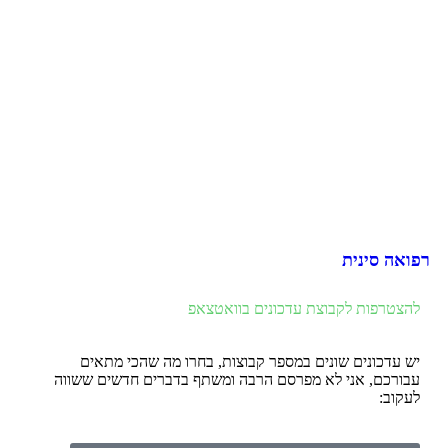
רפואה סינית
להצטרפות לקבוצת עדכונים בוואטצאפ
יש עדכונים שונים במספר קבוצות, בחרו מה שהכי מתאים
עבורכם, אני לא מפרסם הרבה ומשתף בדברים חדשים ששווה
לעקוב:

○ ○ ○ ○ ○ ○ ○

▶ [Exercise goal]:
In the entries above, some lines hold the string "עדכונים". Copy each of them.

▶ [Task solution]:
להצטרפות לקבוצת עדכונים בוואטצאפ
יש עדכונים שונים במספר קבוצות, בחרו מה שהכי מתאים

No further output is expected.